-- Opening Marker --

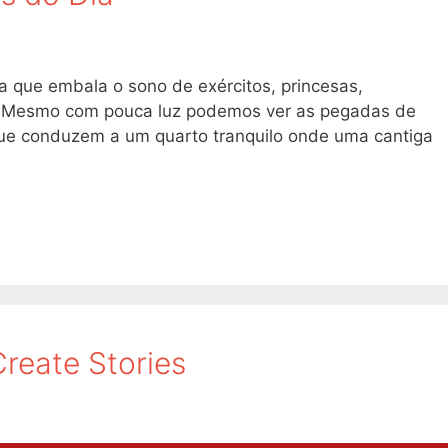
na que embala o sono de exércitos, princesas,
s. Mesmo com pouca luz podemos ver as pegadas de
 que conduzem a um quarto tranquilo onde uma cantiga
Create Stories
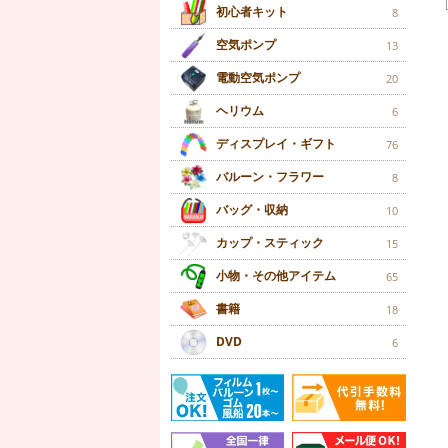
初心者キット
8
空気ポンプ
13
電動空気ポンプ
20
ヘリウム
6
ディスプレイ・ギフト
76
バルーン・フラワー
8
バッグ・収納
10
カップ・スティック
15
小物・その他アイテム
65
書籍
18
DVD
6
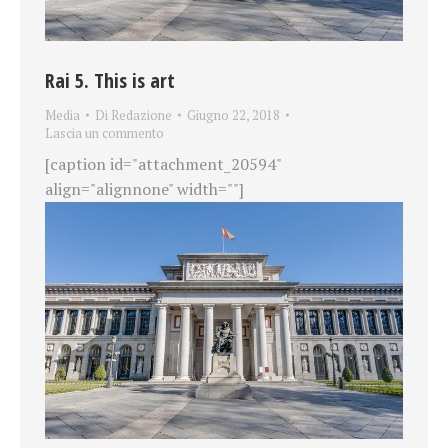
Rai 5. This is art
Media
Di
Redazione
Giugno 22, 2018
Lascia un commento
[caption id="attachment_20594"
align="alignnone" width=""]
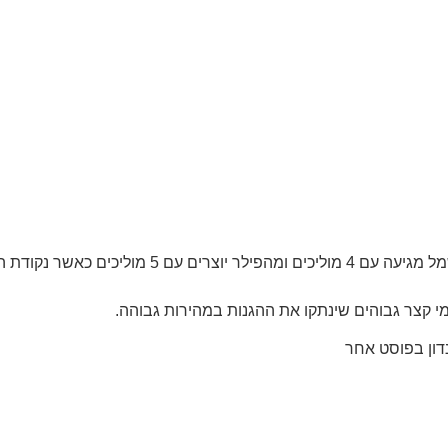
מי קצר גבוהים שינתקו את ההגנות במהירות גבוהה.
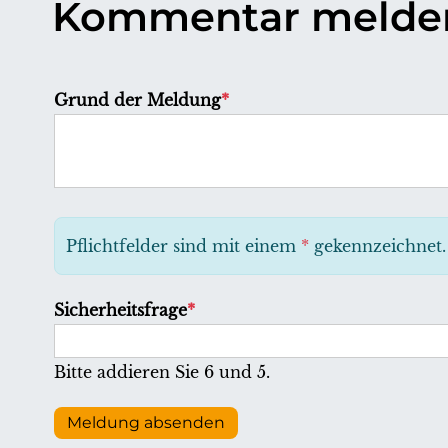
Kommentar melde
P
Grund der Meldung
*
f
l
i
c
h
Pflichtfelder sind mit einem
*
gekennzeichnet.
t
f
P
Sicherheitsfrage
*
e
f
l
l
Bitte addieren Sie 6 und 5.
d
i
c
Meldung absenden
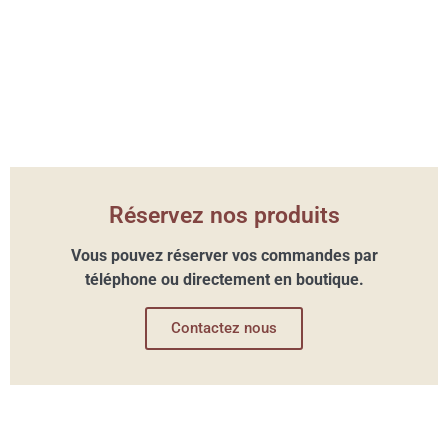
Réservez nos produits
Vous pouvez réserver vos commandes par
téléphone ou directement en boutique.
Contactez nous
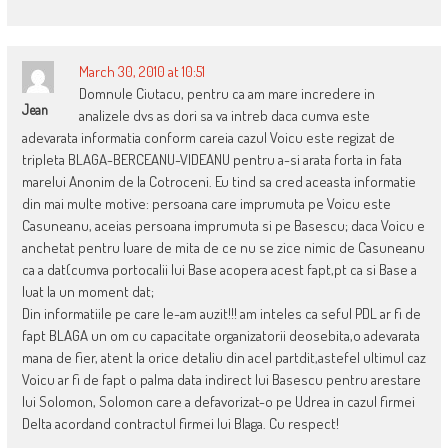
March 30, 2010 at 10:51
Domnule Ciutacu, pentru ca am mare incredere in
Jean
analizele dvs as dori sa va intreb daca cumva este
adevarata informatia conform careia cazul Voicu este regizat de
tripleta BLAGA-BERCEANU-VIDEANU pentru a-si arata forta in fata
marelui Anonim de la Cotroceni. Eu tind sa cred aceasta informatie
din mai multe motive: persoana care imprumuta pe Voicu este
Casuneanu, aceias persoana imprumuta si pe Basescu; daca Voicu e
anchetat pentru luare de mita de ce nu se zice nimic de Casuneanu
ca a dat(cumva portocalii lui Base acopera acest fapt,pt ca si Base a
luat la un moment dat;
Din informatiile pe care le-am auzit!!! am inteles ca seful PDL ar fi de
fapt BLAGA un om cu capacitate organizatorii deosebita,o adevarata
mana de fier, atent la orice detaliu din acel partdit,astefel ultimul caz
Voicu ar fi de fapt o palma data indirect lui Basescu pentru arestare
lui Solomon, Solomon care a defavorizat-o pe Udrea in cazul firmei
Delta acordand contractul firmei lui Blaga. Cu respect!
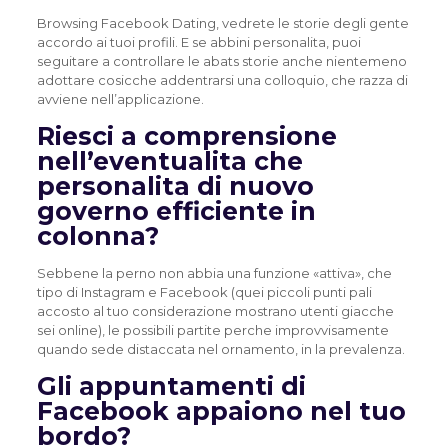
Browsing Facebook Dating, vedrete le storie degli gente
accordo ai tuoi profili. E se abbini personalita, puoi
seguitare a controllare le abats storie anche nientemeno
adottare cosicche addentrarsi una colloquio, che razza di
avviene nell’applicazione.
Riesci a comprensione
nell’eventualita che
personalita di nuovo
governo efficiente in
colonna?
Sebbene la perno non abbia una funzione «attiva», che
tipo di Instagram e Facebook (quei piccoli punti pali
accosto al tuo considerazione mostrano utenti giacche
sei online), le possibili partite perche improvvisamente
quando sede distaccata nel ornamento, in la prevalenza.
Gli appuntamenti di
Facebook appaiono nel tuo
bordo?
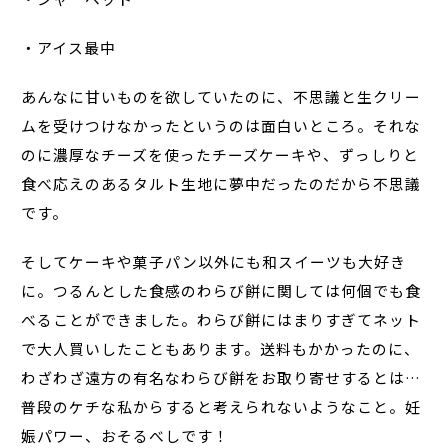
・アイス最中
あんなに甘いものを欲していたのに、不思議と生クリー
ムを受けつけなかったというのは面白いところ。それな
のに濃厚なチーズを使ったチーズケーキや、ずっしりと
食べ応えのあるタルト生地に夢中だったのだから不思議
です。
そしてケーキや菓子パン以外にも和スイーツも大好き
に。つるんとした食感のわらび餅に関しては何個でも食
べることができました。わらび餅にはまりすぎてネット
で大人買いしたこともあります。送料もかかったのに、
わざわざ遠方の有名なわらび餅をお取り寄せするとは…
普段のケチな私からすると考えられないようなこと。妊
娠パワー、おそるべしです！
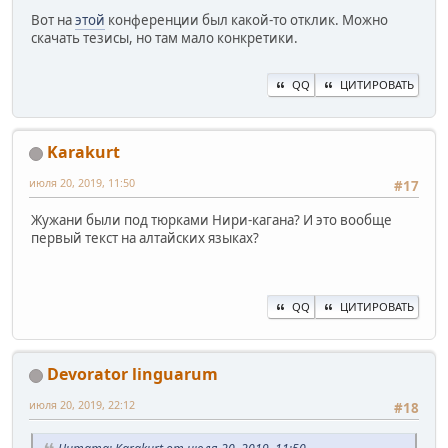
Вот на
этой
конференции был какой-то отклик. Можно
скачать тезисы, но там мало конкретики.
QQ
ЦИТИРОВАТЬ
Karakurt
июля 20, 2019, 11:50
#17
Жужани были под тюрками Нири-кагана? И это вообще
первый текст на алтайских языках?
QQ
ЦИТИРОВАТЬ
Devorator linguarum
июля 20, 2019, 22:12
#18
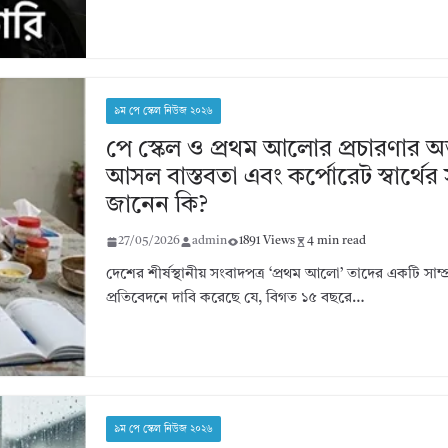
৯ম পে স্কেল নিউজ ২০২৬
পে স্কেল ও প্রথম আলোর প্রচারণার অন
আসল বাস্তবতা এবং কর্পোরেট স্বার্থে
জানেন কি?
27/05/2026
admin
1891 Views
4 min read
দেশের শীর্ষস্থানীয় সংবাদপত্র ‘প্রথম আলো’ তাদের একটি সাম্
প্রতিবেদনে দাবি করেছে যে, বিগত ১৫ বছরে…
৯ম পে স্কেল নিউজ ২০২৬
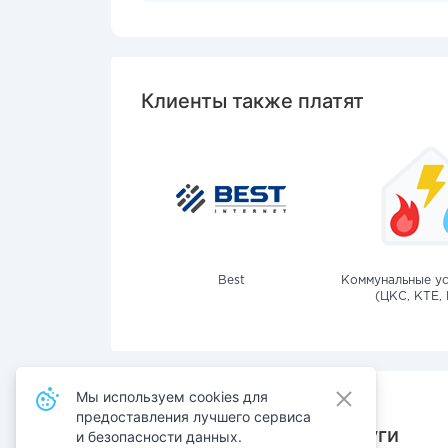
Клиенты также платят
Best
Коммунальные ус
(ЦКС, КТЕ, 
Мы используем cookies для
предоставления лучшего сервиса
Также оплачивают услуги
и безопасности данных.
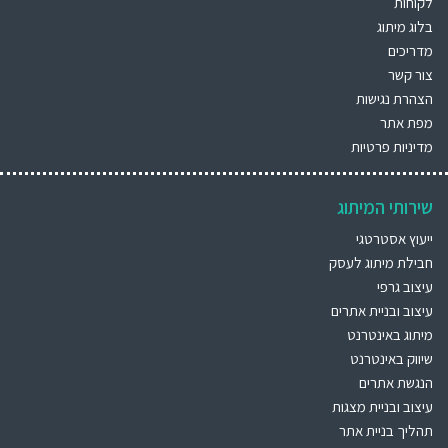
לקוחות
בלוג מיתוג
מדריכים
צור קשר
הצהרת נגישות
מפת אתר
מדיניות פרטיות
שירותי המיתוג
ייעוץ אסטרטגי
חבילת מיתוג לעסק
עיצוב גרפי
עיצוב ובניית אתרים
מיתוג באינטרנט
שיווק באינטרנט
הנגשת אתרים
עיצוב ובניית מצגות
תהליך בניית אתר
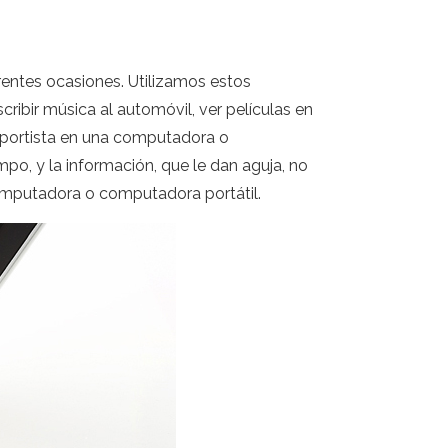
rentes ocasiones. Utilizamos estos
ribir música al automóvil, ver películas en
nsportista en una computadora o
po, y la información, que le dan aguja, no
computadora o computadora portátil.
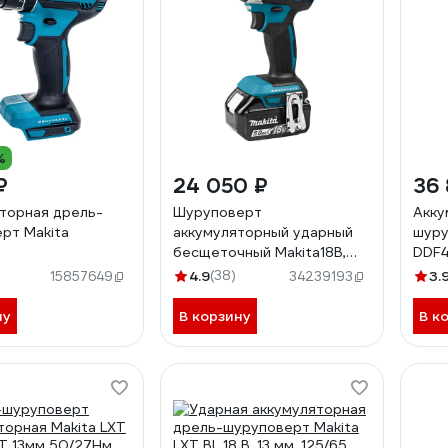
%
₽
24 050 ₽
36 
торная дрель-
Шуруповерт
Акку
рт Makita
аккумуляторный ударный
шуру
бесщеточный Makita18В,
DDF
18В,1x5Ач, Li-ion,0-
4.9
(38)
3.
15857649
34239193
3400об\м,6-ти
гр1\4",1.3кг,кейс,170Нм,М5-
ну
В корзину
В к
М16 DTD153RT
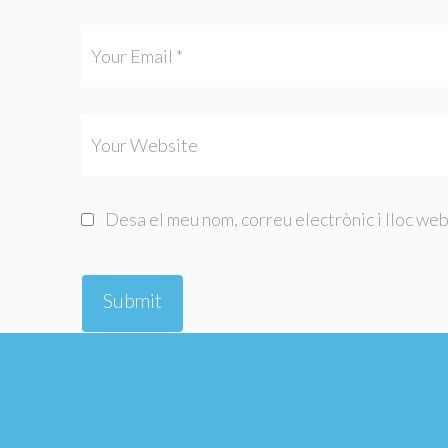
Desa el meu nom, correu electrònic i lloc we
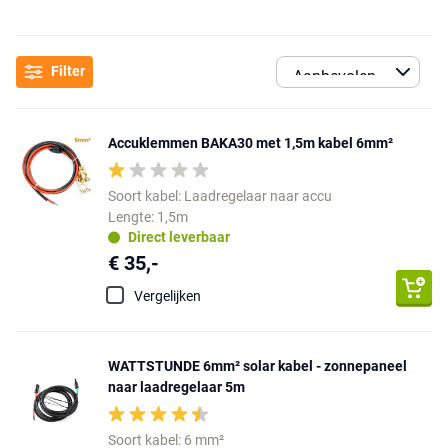
Filter
Accuklemmen BAKA30 met 1,5m kabel 6mm²
Soort kabel: Laadregelaar naar accu
Lengte: 1,5m
Direct leverbaar
€ 35,-
Vergelijken
WATTSTUNDE 6mm² solar kabel - zonnepaneel
naar laadregelaar 5m
Soort kabel: 6 mm²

-- Closing Marker --

_BRIEF_
Put every line of text from all the rows above into a single numbered list, omitting blank lines and leaving out the pictures.

_RESULT_
1. na que embala o sono de exércitos, princesas,
2. s. Mesmo com pouca luz podemos ver as pegadas de
3.  que conduzem a um quarto tranquilo onde uma cantiga
4. Create Stories
5. 初心者キット
6. 8
7. 空気ポンプ
8. 13
9. 電動空気ポンプ
10. 20
11. ヘリウム
12. 6
13. ディスプレイ・ギフト
14. 76
15. バルーン・フラワー
16. 8
17. バッグ・収納
18. 10
19. カップ・スティック
20. 15
21. 小物・その他アイテム
22. 65
23. 書籍
24. 18
25. DVD
26. 6
27. Rai 5. This is art
28. Media
29. Di
30. Redazione
31. Giugno 22, 2018
32. Lascia un commento
33. [caption id="attachment_20594"
34. align="alignnone" width=""]
35. מי קצר גבוהים שינתקו את ההגנות במהירות גבוהה.
36. Kommentar melde
37. P
38. Grund der Meldung
39. *
40. f
41. l
42. i
43. c
44. h
45. Pflichtfelder sind mit einem
46. *
47. gekennzeichnet.
48. t
49. f
50. P
51. Sicherheitsfrage
52. *
53. e
54. f
55. l
56. l
57. Bitte addieren Sie 6 und 5.
58. d
59. i
60. c
61. Meldung absenden
62. Réservez nos produits
63. Vous pouvez réserver vos commandes par
64. téléphone ou directement en boutique.
65. Contactez nous
66. March 30, 2010 at 10:51
67. Domnule Ciutacu, pentru ca am mare incredere in
68. Jean
69. analizele dvs as dori sa va intreb daca cumva este
70. adevarata informatia conform careia cazul Voicu este regizat de
71. tripleta BLAGA-BERCEANU-VIDEANU pentru a-si arata forta in fata
72. marelui Anonim de la Cotroceni. Eu tind sa cred aceasta informatie
73. din mai multe motive: persoana care imprumuta pe Voicu este
74. Casuneanu, aceias persoana imprumuta si pe Basescu; daca Voicu e
75. anchetat pentru luare de mita de ce nu se zice nimic de Casuneanu
76. ca a dat(cumva portocalii lui Base acopera acest fapt,pt ca si Base a
77. luat la un moment dat;
78. Din informatiile pe care le-am auzit!!! am inteles ca seful PDL ar fi de
79. fapt BLAGA un om cu capacitate organizatorii deosebita,o adevarata
80. mana de fier, atent la orice detaliu din acel partdit,astefel ultimul caz
81. Voicu ar fi de fapt o palma data indirect lui Basescu pentru arestare
82. lui Solomon, Solomon care a defavorizat-o pe Udrea in cazul firmei
83. Delta acordand contractul firmei lui Blaga. Cu respect!
84. Browsing Facebook Dating, vedrete le storie degli gente
85. accordo ai tuoi profili. E se abbini personalita, puoi
86. seguitare a controllare le abats storie anche nientemeno
87. adottare cosicche addentrarsi una colloquio, che razza di
88. avviene nell’applicazione.
89. Riesci a comprensione
90. nell’eventualita che
91. personalita di nuovo
92. governo efficiente in
93. colonna?
94. Sebbene la perno non abbia una funzione «attiva», che
95. tipo di Instagram e Facebook (quei piccoli punti pali
96. accosto al tuo considerazione mostrano utenti giacche
97. sei online), le possibili partite perche improvvisamente
98. quando sede distaccata nel ornamento, in la prevalenza.
99. Gli appuntamenti di
100. Facebook appaiono nel tuo
101. bordo?
102. ・アイス最中
103. あんなに甘いものを欲していたのに、不思議と生クリー
104. ムを受けつけなかったというのは面白いところ。それな
105. のに濃厚なチーズを使ったチーズケーキや、ずっしりと
106. 食べ応えのあるタルト生地に夢中だったのだから不思議
107. です。
108. そしてケーキや菓子パン以外にも和スイーツも大好き
109. に。つるんとした食感のわらび餅に関しては何個でも食
110. べることができました。わらび餅にはまりすぎてネット
111. で大人買いしたこともあります。送料もかかったのに、
112. わざわざ遠方の有名なわらび餅をお取り寄せするとは…
113. 普段のケチな私からすると考えられないようなこと。妊
114. 娠パワー、おそるべしです！
115. Вот на
116. этой
117. конференции был какой-то отклик. Можно
118. скачать тезисы, но там мало конкретики.
119. QQ
120. ЦИТИРОВАТЬ
121. Karakurt
122. июля 20, 2019, 11:50
123. #17
124. Жужани были под тюрками Нири-кагана? И это вообще
125. первый текст на алтайских языках?
126. QQ
127. ЦИТИРОВАТЬ
128. Devorator linguarum
129. июля 20, 2019, 22:12
130. #18
131. ৯ম পে স্কেল নিউজ ২০২৬
132. পে স্কেল ও প্রথম আলোর প্রচারণার অন
133. আসল বাস্তবতা এবং কর্পোরেট স্বার্থে
134. জানেন কি?
135. 27/05/2026
136. admin
137. 1891 Views
138. 4 min read
139. দেশের শীর্ষস্থানীয় সংবাদপত্র ‘প্রথম আলো’ তাদের একটি সাম্
140. প্রতিবেদনে দাবি করেছে যে, বিগত ১৫ বছরে…
141. ৯ম পে স্কেল নিউজ ২০২৬
142. Клиенты также платят
143. Best
144. Коммунальные ус
145. (ЦКС, КТЕ, 
146. Мы используем cookies для
147. предоставления лучшего сервиса
148. Также оплачивают услуги
149. и безопасности данных.
150. לקוחות
151. בלוג מיתוג
152. מדריכים
153. צור קשר
154. הצהרת נגישות
155. מפת אתר
156. מדיניות פרטיות
157. שירותי המיתוג
158. ייעוץ אסטרטגי
159. חבילת מיתוג לעסק
160. עיצוב גרפי
161. עיצוב ובניית אתרים
162. מיתוג באינטרנט
163. שיווק באינטרנט
164. הנגשת אתרים
165. עיצוב ובניית מצגות
166. תהליך בניית אתר
167. rentes ocasiones. Utilizamos estos
168. ribir música al automóvil, ver películas en
169. nsportista en una computadora o
170. po, y la información, que le dan aguja, no
171. computadora o computadora portátil.
172. %
173. ₽
174. 24 050 ₽
175. 36 
176. торная дрель-
177. Шуруповерт
178. Акку
179. рт Makita
180. аккумуляторный ударный
181. шуру
182. бесщеточный Makita18В,
183. DDF
184. 18В,1x5Ач, Li-ion,0-
185. 4.9
186. (38)
187. 3.
188. 15857649
189. 34239193
190. 3400об\м,6-ти
191. гр1\4",1.3кг,кейс,170Нм,М5-
192. ну
193. В корзину
194. В к
195. М16 DTD153RT
196. Desa el meu nom, correu electrònic i lloc we
197. Filter
198. Accuklemmen BAKA30 met 1,5m kabel 6mm²
199. Soort kabel: Laadregelaar naar accu
200. Lengte: 1,5m
201. Direct leverbaar
202. € 35,-
203. Vergelijken
204. WATTSTUNDE 6mm² solar kabel - zonnepaneel
205. naar laadregelaar 5m
206. Soort kabel: 6 mm²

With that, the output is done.